Its Tax Day again, a reminder to everyone that they have to take some time out of their busy schedules and make sure the federal government has gotten its share of their hard-earned money for the year.
They'd better pay up, too.
Judging by the budget President Obama finally got around to filing a couple weeks ago, he has big plans for that money, not to mention the money of our children and our grandchildren, too.
In Texas, we're dedicated to the idea that money does more good in the hands of taxpayers than in the hands of government.
That's why we consistently hold the line against calls for more taxes and insist upon balancing the budget the right way, by limiting spending.
If you're new to Texas this year, and with our population growing by 1,000 a day, I know a lot of people are, you can stop trying to file your state income taxes because you don't owe any.
Our low tax burden is one of the main reasons Texas has been such an attractive destination for people chasing their ambitions, employers and employees alike.
Our dedication to low taxes, reasonable regulations, fair courts and cultivating a world-class workforce has helped our state become the epicenter for job creation over the last decade.
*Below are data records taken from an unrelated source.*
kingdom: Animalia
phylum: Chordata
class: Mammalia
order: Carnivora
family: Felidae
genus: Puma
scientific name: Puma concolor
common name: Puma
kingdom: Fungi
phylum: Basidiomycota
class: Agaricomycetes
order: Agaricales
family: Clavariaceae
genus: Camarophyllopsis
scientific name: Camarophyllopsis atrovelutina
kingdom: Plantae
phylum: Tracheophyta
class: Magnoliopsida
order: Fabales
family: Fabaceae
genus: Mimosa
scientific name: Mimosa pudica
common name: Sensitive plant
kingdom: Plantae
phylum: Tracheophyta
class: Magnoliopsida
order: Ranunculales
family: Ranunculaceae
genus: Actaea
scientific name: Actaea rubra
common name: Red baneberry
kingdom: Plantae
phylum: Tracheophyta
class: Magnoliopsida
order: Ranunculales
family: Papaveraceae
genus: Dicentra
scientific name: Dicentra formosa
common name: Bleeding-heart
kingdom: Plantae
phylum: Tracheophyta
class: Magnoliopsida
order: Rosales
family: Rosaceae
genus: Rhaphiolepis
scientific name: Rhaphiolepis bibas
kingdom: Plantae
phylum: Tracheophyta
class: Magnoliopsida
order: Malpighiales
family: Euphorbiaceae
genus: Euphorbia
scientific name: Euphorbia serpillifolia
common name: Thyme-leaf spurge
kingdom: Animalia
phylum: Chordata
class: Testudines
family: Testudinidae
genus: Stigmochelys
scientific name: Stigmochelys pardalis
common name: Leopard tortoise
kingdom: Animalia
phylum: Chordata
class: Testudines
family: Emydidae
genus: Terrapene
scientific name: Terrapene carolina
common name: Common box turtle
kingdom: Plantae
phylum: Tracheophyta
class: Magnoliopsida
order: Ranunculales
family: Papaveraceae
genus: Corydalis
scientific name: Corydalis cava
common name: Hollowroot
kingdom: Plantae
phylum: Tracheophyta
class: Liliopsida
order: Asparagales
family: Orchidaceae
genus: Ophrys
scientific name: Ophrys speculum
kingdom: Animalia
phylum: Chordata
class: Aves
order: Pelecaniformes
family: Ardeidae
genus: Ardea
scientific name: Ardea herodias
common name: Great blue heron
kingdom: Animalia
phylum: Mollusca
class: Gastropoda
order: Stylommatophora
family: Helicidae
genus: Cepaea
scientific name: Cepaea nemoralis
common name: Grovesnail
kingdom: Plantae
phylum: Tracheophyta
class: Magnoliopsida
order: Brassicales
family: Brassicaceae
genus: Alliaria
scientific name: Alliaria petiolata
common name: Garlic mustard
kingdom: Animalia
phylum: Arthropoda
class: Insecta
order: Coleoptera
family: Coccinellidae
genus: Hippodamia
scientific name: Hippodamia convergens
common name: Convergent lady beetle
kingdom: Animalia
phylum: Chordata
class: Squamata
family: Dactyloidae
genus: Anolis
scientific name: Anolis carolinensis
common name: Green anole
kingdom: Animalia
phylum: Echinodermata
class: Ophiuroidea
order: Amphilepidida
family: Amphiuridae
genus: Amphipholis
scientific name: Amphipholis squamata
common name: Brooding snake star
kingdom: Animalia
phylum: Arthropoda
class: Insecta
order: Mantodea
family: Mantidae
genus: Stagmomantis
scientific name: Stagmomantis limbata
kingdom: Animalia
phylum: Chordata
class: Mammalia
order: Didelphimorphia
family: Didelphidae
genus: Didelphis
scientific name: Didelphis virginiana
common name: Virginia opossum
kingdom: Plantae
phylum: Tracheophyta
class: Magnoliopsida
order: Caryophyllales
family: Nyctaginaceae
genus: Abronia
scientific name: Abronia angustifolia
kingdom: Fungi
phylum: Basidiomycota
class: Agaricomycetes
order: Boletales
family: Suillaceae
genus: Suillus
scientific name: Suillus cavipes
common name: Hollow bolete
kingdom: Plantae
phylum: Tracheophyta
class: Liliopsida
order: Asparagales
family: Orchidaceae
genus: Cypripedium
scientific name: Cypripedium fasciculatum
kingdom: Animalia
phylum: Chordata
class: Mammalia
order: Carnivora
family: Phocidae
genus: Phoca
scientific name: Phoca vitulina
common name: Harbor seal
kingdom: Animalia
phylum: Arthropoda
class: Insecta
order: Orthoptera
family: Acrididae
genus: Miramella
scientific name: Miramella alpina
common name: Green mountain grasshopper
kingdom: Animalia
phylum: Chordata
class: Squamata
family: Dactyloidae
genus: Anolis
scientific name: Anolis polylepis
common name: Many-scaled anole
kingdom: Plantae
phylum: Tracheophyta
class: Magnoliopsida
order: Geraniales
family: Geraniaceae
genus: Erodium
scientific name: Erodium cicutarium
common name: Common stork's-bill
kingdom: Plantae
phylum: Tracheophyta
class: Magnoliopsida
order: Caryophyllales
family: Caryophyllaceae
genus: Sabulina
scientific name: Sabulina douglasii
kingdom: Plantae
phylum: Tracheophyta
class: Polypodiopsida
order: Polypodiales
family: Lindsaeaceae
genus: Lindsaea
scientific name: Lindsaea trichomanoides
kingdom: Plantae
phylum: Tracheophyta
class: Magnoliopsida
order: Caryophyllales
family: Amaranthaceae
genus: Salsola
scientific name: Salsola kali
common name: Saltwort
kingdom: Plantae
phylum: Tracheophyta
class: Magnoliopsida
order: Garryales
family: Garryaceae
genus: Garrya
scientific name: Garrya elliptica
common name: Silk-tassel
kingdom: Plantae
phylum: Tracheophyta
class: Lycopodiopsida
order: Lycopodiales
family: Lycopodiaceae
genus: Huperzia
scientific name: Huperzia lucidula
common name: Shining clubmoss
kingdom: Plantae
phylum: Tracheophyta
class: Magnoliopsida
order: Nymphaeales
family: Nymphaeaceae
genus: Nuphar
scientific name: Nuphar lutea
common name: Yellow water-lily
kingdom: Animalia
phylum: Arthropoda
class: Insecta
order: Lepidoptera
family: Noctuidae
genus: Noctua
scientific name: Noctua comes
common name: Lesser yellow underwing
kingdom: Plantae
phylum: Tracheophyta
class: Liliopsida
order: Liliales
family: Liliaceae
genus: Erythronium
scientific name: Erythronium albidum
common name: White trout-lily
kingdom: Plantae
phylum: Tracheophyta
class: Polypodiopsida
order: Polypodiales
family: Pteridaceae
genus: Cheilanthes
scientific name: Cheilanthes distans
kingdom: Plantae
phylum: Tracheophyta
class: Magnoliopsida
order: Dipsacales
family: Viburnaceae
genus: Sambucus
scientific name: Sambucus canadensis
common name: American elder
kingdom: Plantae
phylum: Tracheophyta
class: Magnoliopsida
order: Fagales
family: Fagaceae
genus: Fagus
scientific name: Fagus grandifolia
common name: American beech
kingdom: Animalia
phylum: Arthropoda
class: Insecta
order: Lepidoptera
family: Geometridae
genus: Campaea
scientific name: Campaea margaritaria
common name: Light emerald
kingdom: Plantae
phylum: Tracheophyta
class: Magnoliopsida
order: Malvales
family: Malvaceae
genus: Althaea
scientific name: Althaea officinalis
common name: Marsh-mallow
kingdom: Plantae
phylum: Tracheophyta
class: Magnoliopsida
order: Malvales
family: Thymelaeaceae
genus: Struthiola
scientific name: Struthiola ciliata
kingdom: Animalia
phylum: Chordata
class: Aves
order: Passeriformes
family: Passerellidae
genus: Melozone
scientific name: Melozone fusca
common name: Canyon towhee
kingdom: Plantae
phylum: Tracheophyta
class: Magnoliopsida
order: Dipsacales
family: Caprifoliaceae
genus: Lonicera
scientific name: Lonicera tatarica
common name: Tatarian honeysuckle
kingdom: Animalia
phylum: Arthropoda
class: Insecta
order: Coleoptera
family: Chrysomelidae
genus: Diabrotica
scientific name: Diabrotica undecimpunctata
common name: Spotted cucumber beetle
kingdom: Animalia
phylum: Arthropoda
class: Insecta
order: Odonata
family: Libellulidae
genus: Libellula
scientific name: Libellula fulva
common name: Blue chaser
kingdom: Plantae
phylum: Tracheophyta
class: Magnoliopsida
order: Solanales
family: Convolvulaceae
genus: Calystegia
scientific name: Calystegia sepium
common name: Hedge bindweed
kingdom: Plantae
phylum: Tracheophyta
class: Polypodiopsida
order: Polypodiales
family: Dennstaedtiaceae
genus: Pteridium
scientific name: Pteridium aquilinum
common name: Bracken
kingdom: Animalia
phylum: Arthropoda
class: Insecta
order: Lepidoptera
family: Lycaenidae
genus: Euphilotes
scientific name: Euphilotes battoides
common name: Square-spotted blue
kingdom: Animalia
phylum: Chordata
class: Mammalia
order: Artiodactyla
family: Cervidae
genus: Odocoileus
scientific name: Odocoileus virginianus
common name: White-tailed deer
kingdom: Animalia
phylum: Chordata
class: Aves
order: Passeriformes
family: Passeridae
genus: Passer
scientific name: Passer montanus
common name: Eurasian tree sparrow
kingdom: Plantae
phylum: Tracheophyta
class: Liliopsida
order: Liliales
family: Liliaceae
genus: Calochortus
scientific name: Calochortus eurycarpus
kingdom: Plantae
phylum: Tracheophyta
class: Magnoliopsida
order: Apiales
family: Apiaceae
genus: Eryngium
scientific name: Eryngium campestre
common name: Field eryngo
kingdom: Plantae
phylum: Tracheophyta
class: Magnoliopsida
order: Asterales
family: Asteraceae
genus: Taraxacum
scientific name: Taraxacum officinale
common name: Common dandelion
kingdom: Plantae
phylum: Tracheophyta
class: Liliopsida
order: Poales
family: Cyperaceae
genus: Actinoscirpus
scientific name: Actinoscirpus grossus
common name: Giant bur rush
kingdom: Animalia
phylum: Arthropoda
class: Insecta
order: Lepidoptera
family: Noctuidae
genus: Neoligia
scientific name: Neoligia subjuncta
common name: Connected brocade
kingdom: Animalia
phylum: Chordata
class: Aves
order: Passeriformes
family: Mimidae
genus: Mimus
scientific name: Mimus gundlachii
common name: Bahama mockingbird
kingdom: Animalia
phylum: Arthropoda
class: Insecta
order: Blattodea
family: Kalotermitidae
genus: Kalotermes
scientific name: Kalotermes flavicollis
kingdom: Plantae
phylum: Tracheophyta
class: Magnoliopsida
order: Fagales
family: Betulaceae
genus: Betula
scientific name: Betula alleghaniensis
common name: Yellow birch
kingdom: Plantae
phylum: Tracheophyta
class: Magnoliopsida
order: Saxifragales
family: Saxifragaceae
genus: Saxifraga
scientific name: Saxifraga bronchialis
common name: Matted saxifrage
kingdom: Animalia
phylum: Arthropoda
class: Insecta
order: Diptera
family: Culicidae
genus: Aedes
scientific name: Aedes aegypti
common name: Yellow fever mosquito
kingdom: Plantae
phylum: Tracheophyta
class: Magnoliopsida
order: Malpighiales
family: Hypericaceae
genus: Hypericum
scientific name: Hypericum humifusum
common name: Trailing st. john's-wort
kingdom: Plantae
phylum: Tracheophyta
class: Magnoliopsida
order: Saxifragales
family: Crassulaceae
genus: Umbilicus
If we're going to keep it that way, however, we need to continue working hard to make it easier for businesses of all sizes, from garage-office startups to Fortune 500 firms to thrive and excel in the Lone Star State.
To that end, today I am calling for a collection of tax cuts, focused on relieving the burden on employers in our state, leaving them with more of their own money to invest in new equipment and to hire new workers.
To begin with, I'm calling for a five percent, across-the-board cut to existing franchise tax rates.
This will apply to every business, large or small, currently paying the franchise tax.
Secondly, I'm calling for a million-dollar business tax deduction for any company with annual total revenue of $20 million dollars or less.
This effectively makes permanent the temporary $1 million franchise tax exemption we've been passing session after session.
It also greatly lessens the burden on companies that barely missed the cut on that exemption.
In total, this deduction will keep close to $1 billion in the hands of small and medium-sized companies to add more workers and equipment.
I'd also like to see a rate deduction for companies that cut down on paperwork by utilizing our EZ File system.
I'm also proposing to make Texas even more appealing to outside businesses by allowing firms to deduct the cost of moving to the Lone Star State.
These moves will contribute to a climate of job-creation and continued prosperity for all Texans.